UN Special Envoy for Climate Action and Finance, Mark Carney menjelaskan negara G20 menjadi salah satu pemegang kendali dalam berhasilnya target pengurangan emisi karbon secara global. Ia sangat mendorong keterlibatan aktif negara G20 dan kolaborasi antara negara G20 dalam menciptakan langkah strategis mencapai target transisi energi.

“Kami di UN sangat mendukung langkah Indonesia dalam mencapai pengurangan emisi. Kami rasa perlu keterlibatan aktif semua negara dalam bergotong royong mengurangi emisi global,” ujar Carney.

Carney menilai saat ini banyak peluang pendanaan yang bisa dimanfaatkan khususnya oleh negara berkembang seperti Indonesia. “Perlu ada langkah strategis dari semua pihak untuk bisa melakukan unlock capital yang saat ini ada,” tambah Carney.

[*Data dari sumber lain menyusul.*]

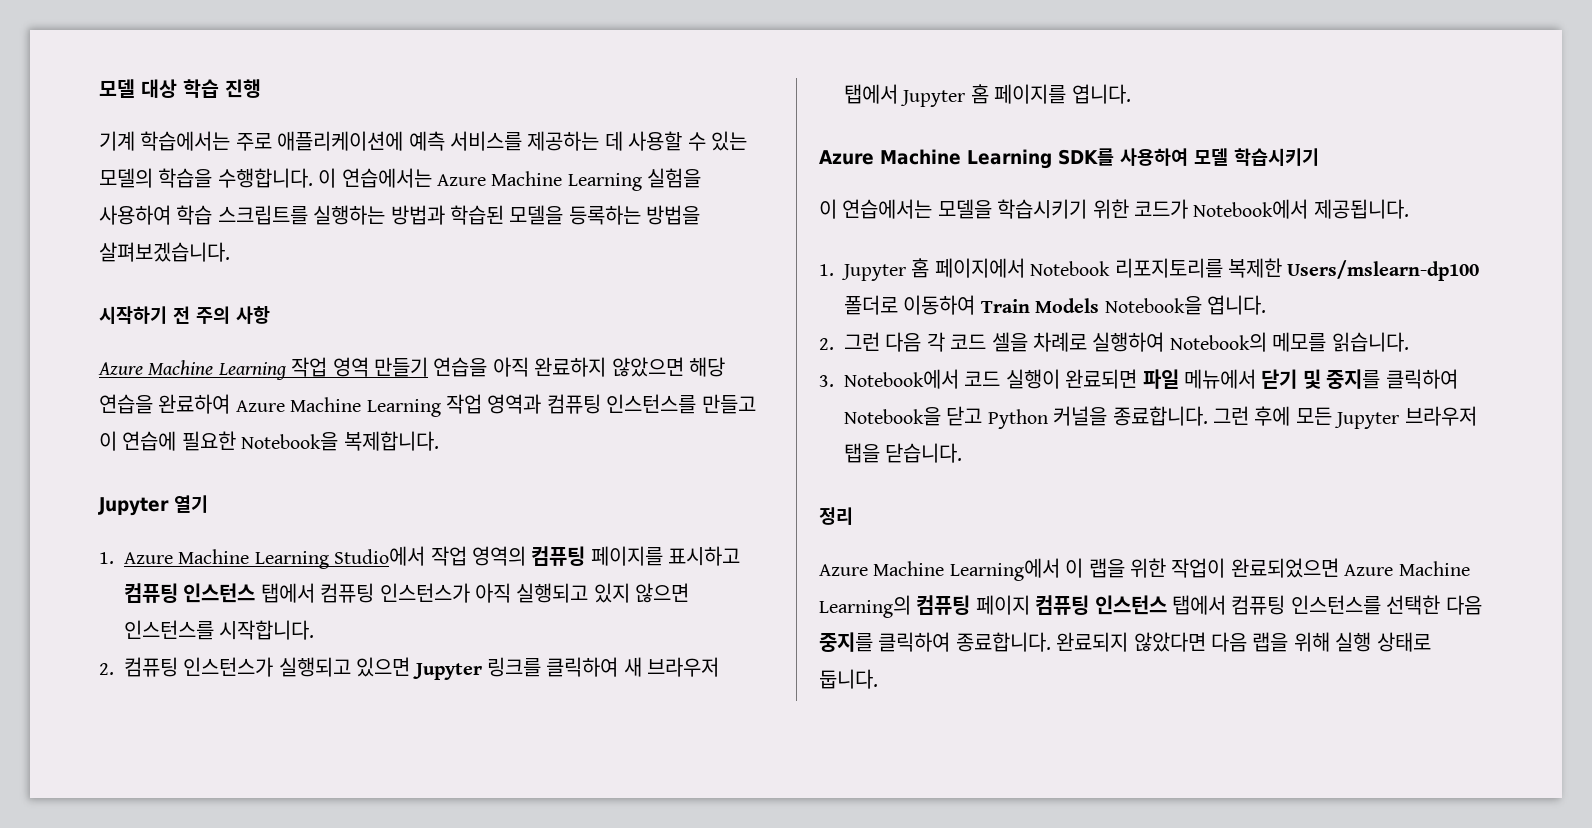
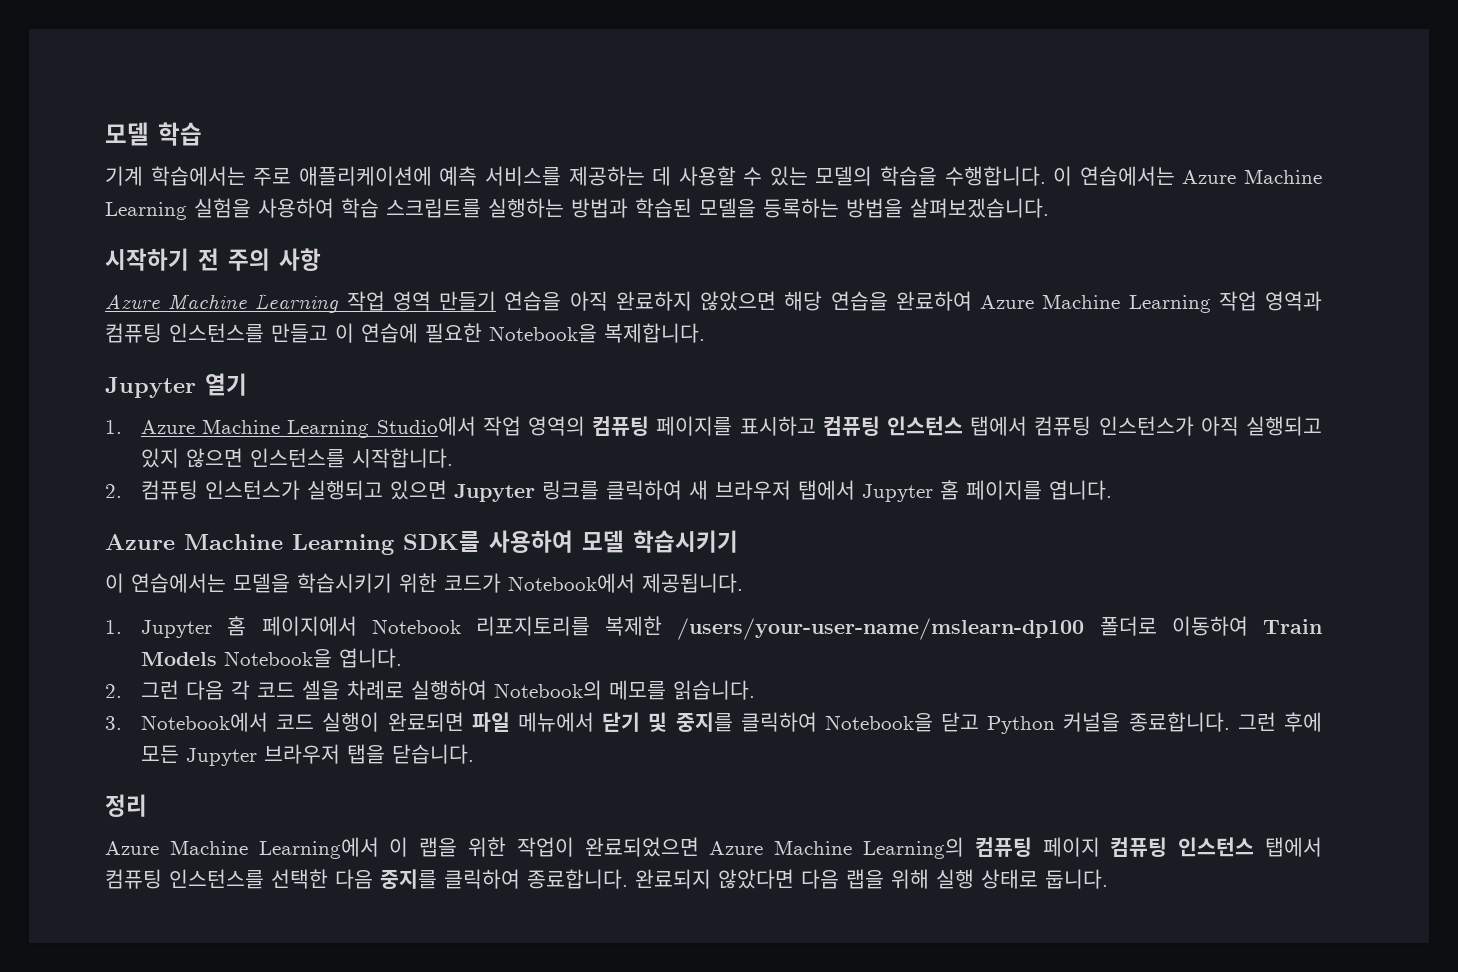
[99,79,261,98] 모델 대상 학습 진행 -> [105,122,202,146] 모델 학습
[1287,260,1480,281] Users/mslearn-dp100 -> [677,618,1085,640] /users/your-user-name/mslearn-dp100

Standard Chartered Chief Executive Bill Winters juga menilai proyek transisi energi yang dilakukan PLN dan Indonesia saat ini mendapatkan respons positif dari dunia. Ia pun memastikan dukungannya kepada Indonesia atas rencana pengurangan emisi global.

“Kita sudah memetakan langkah apa saja yang bisa kita kerjasamakan. Perlu ada penguatan data potensi dan juga rencana perbaikan iklim investasi agar kita bisa mencapai misi bersama ini,” ujar Winters.

Kepercayaan global terhadap proyek transisi energi di Indonesia sudah terjalin dari beberapa proyek EBT yang berlangsung. Seperti misalnya, keterlibatan Asian Development Bank (ADB) dalam beberapa proyek pengembangan pembangkit EBT di PLN.

Selain itu, PLN sempat mendapatkan dukungan pendanaan dari sindikasi tiga bank internasional yaitu Sumitomo Mitsui Banking Corporation (SMBC), Societe Generale dan Standard Chartered Bank untuk membangun Pembangkit Listrik Tenaga Surya (PLTS) Cirata yang merupakan PLTS terapung terbesar di Asia Tenggara dengan kapasitas 145 MWAc.

PLN juga mendapatkan kucuran pendanaan senilai USD 380 juta dari International Bank for Reconstruction and Development (IBRD) yang merupakan bagian dari World Bank Group untuk proyek PLTA Upper Cisokan melalui skema Subsidiary Loan Agreement (SLA).

Selain itu pembangkit dengan kapasitas 1.040 MW ini direncanakan bakal didanai oleh Asian Infrastructure Investment Bank (AIIB) senilai USD 230 juta dalam bentuk co-financing dengan World Bank dengan skema serupa.